Maddie has been wearing the brace since she woke up from spinal surgery following the Nov. 30 car wreck and spent about a week in the hospital. Recently, she’s been allowed to take it off for periods of time at home, and is undergoing painful physical therapy.
Her newfound attitude is helping with her recovery.
“It has given me that push, so to speak, so instead of just wanting to give up, just to keep moving, to keep going forward and to keep stepping forward, even if it’s a tiny step,” she said, “and see every part as a victory instead of letting it hold me back.”
Linda Cable is delighted with the change in her daughter.
“She hated that sense of every eye on her because she was so different looking,” she said.
Now, though, “if she goes out, she doesn’t mind if people stare because odds are, they’re going to make a comment that’s usually a compliment,” Linda Cable said. “They no longer see her as a victim. They see her as somebody who has decided she’s going to thrive.”

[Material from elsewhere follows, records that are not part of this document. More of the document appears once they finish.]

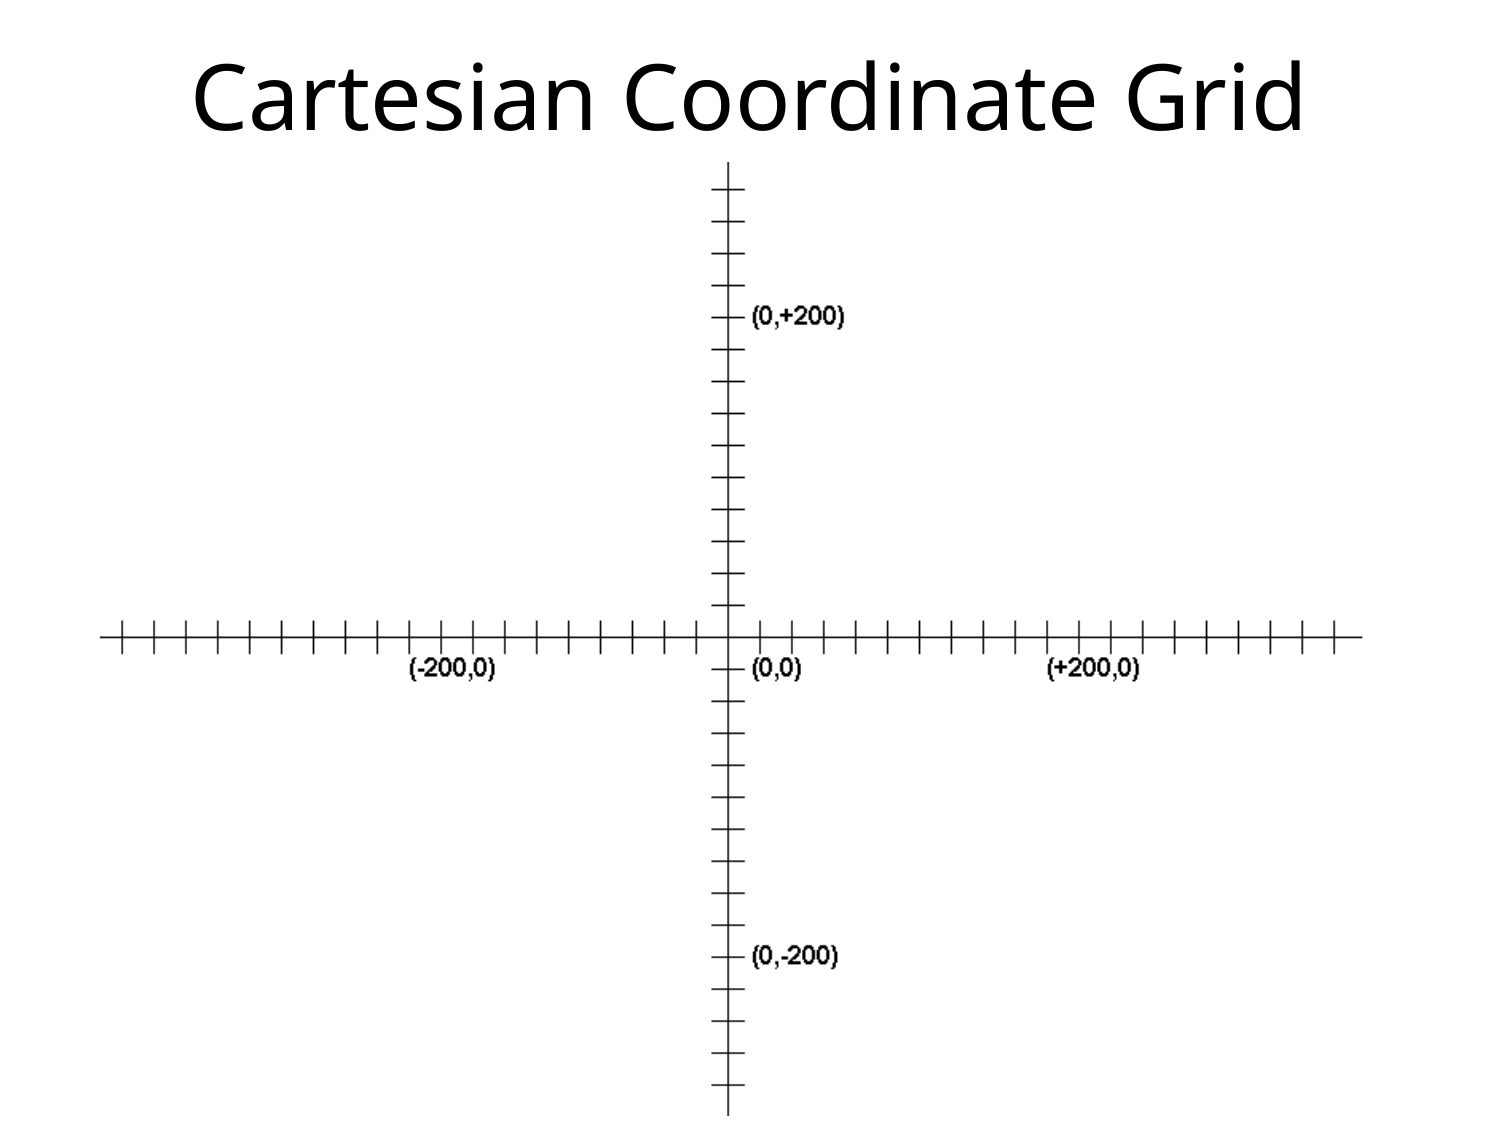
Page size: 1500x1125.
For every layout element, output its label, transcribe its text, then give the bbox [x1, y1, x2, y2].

picture [99, 162, 1363, 1116]
title Cartesian Coordinate Grid [0, 0, 1500, 188]
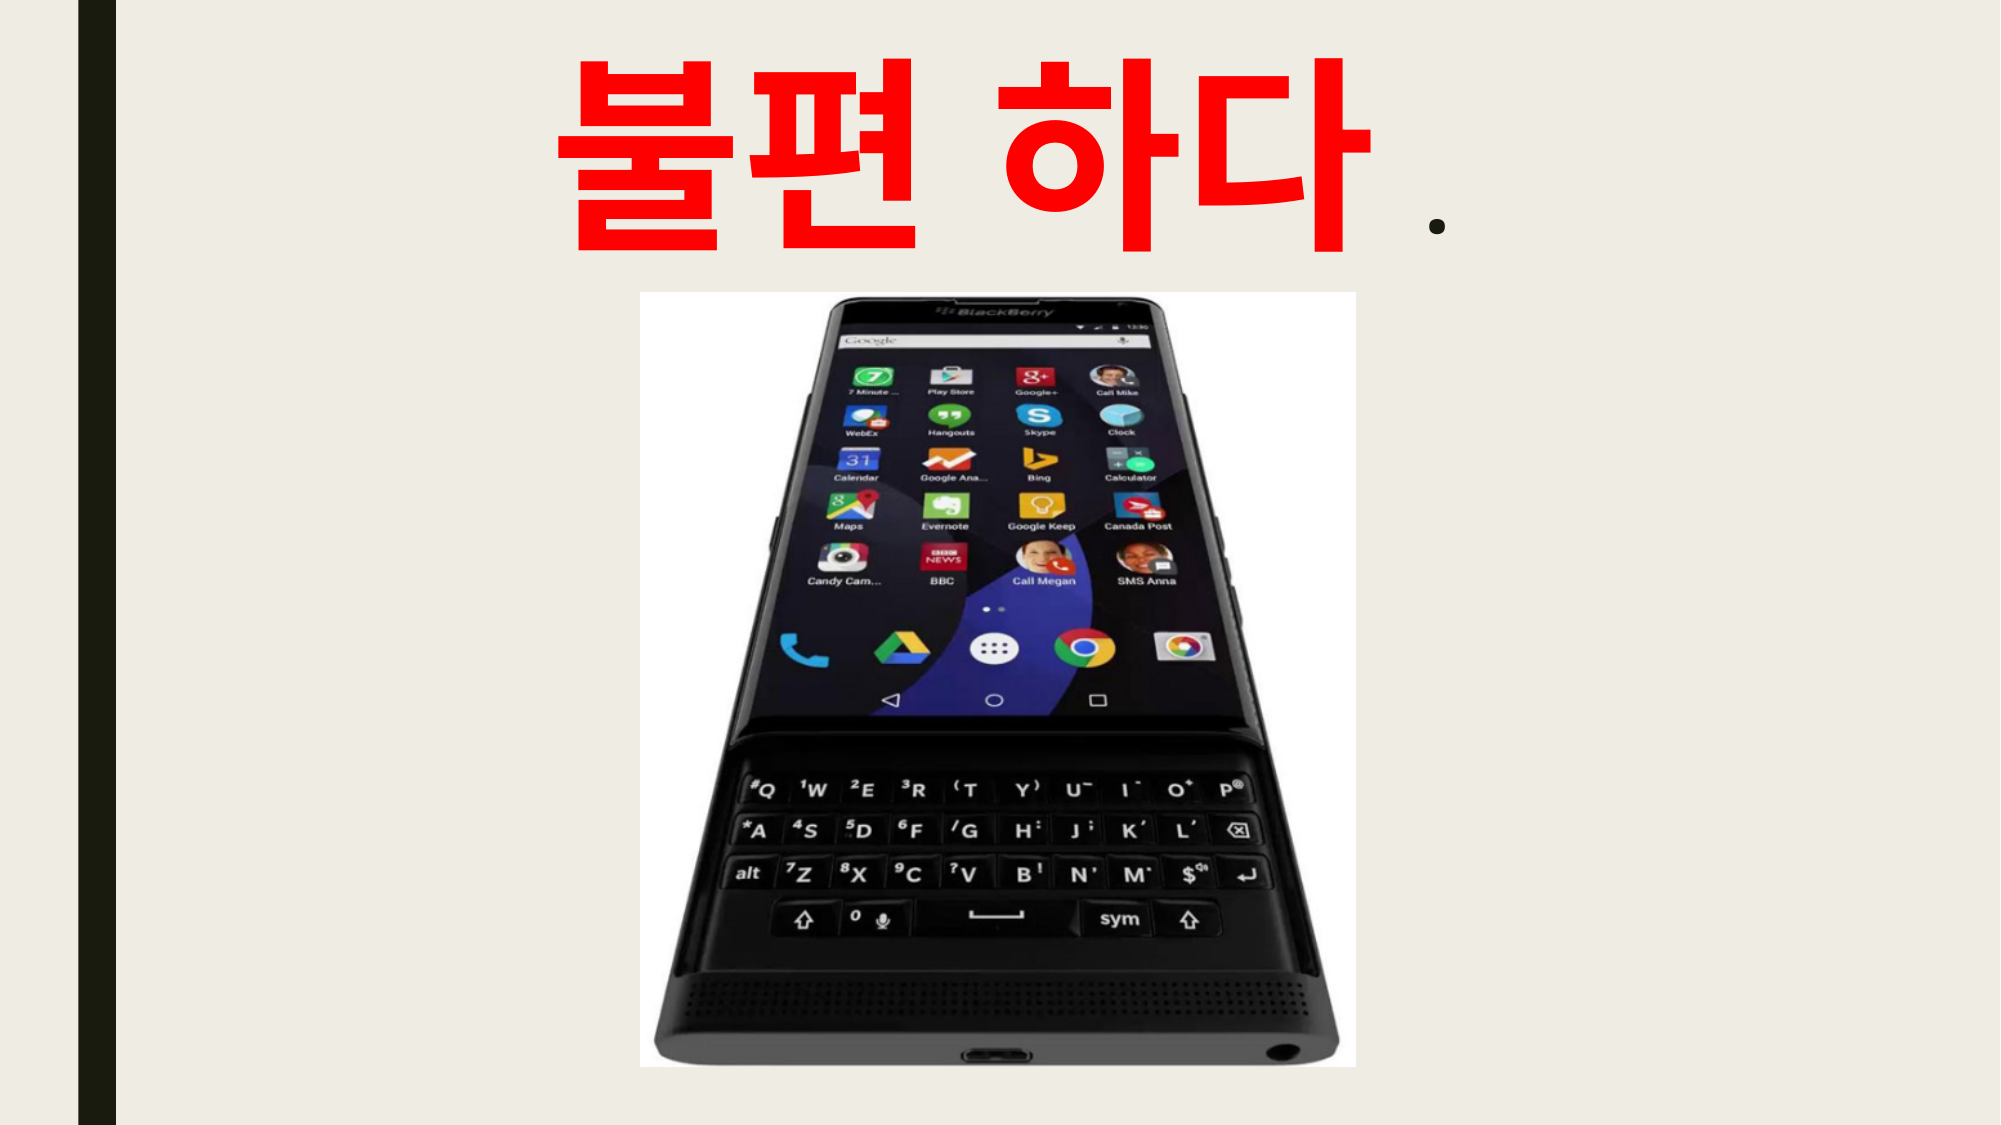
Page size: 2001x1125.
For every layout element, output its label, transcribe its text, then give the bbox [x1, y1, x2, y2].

text_box 불편 하다. [224, 47, 1800, 170]
picture [640, 292, 1356, 1067]
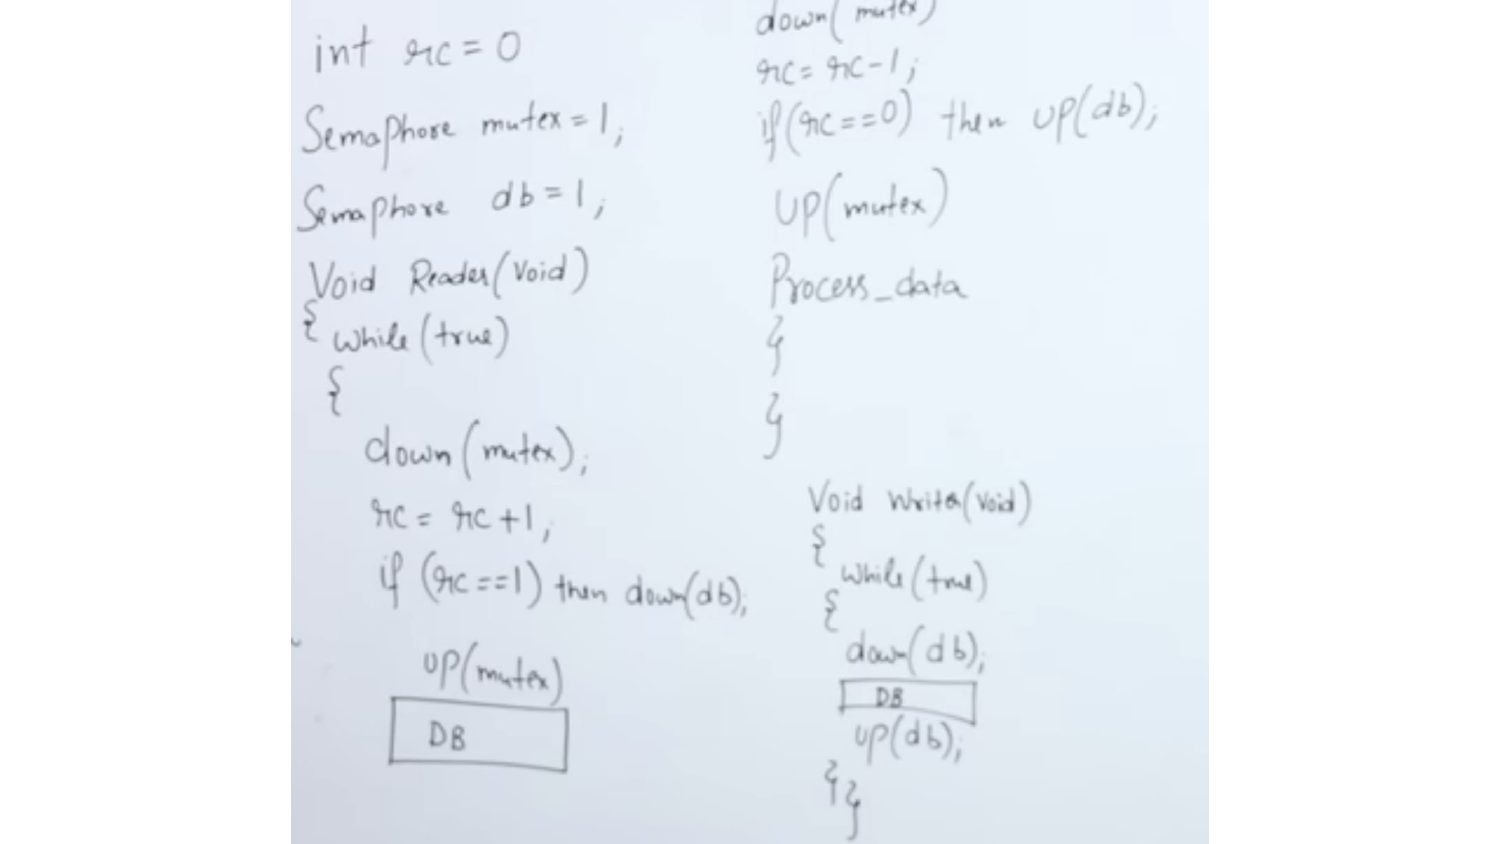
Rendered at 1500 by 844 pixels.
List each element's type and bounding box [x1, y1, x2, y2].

picture [291, 0, 1209, 844]
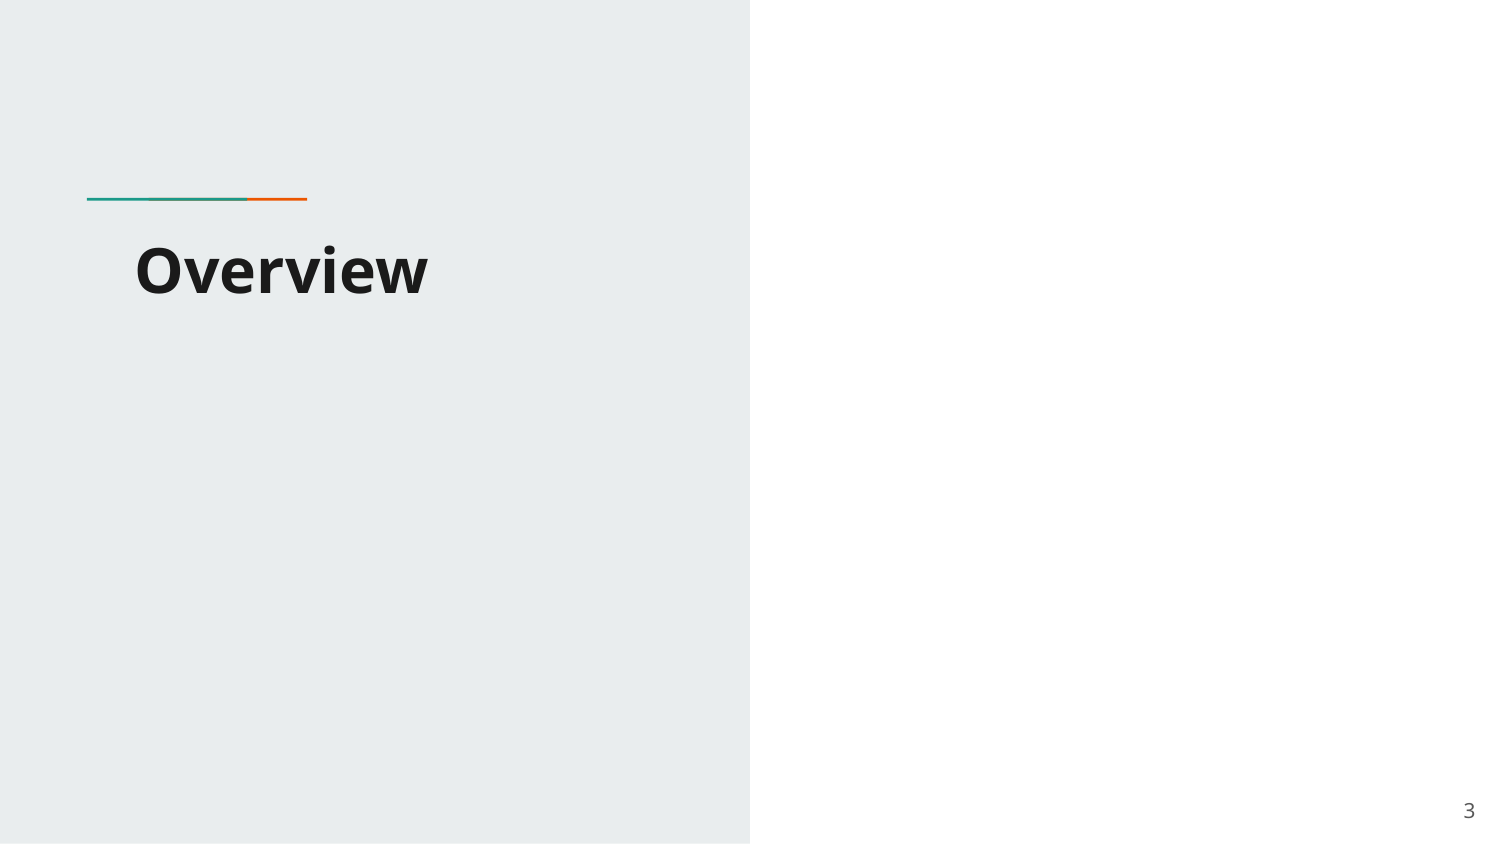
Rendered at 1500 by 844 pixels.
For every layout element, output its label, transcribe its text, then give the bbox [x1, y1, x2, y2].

title Overview [119, 216, 662, 494]
slide_number ‹#› [1400, 779, 1491, 844]
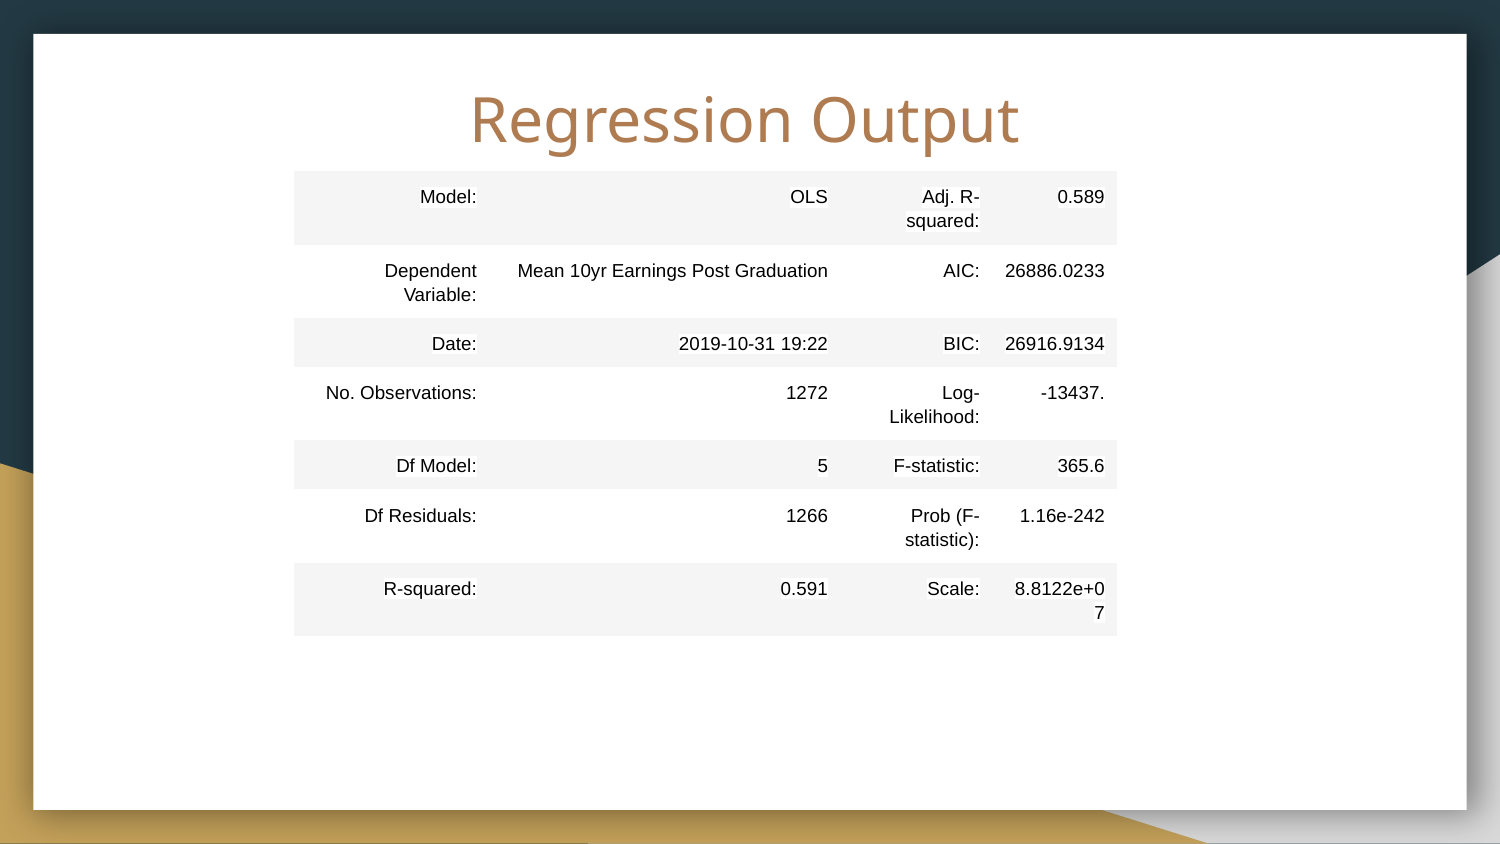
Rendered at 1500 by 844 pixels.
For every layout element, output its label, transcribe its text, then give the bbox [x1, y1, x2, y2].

Linda Cable posted photos of the bronze brace on Epbot’s Facebook page, and she and Maddie have seen that many people have been inspired as her story spread. Maddie has grown more compassionate through the experience, her mom said.
“It’s been a good thing to see,” she said. “You expect a lot of conflict with a teen at this age, but she’s become much more aware of others and much more desiring to have a positive effect on the world.”
Maddie doesn’t know how much longer she’ll need to wear the brace, but she is certain of how she feels when she puts it on today.
“I’m happy to wear it out,” she said. “I feel like they’re seeing me and not this injury.”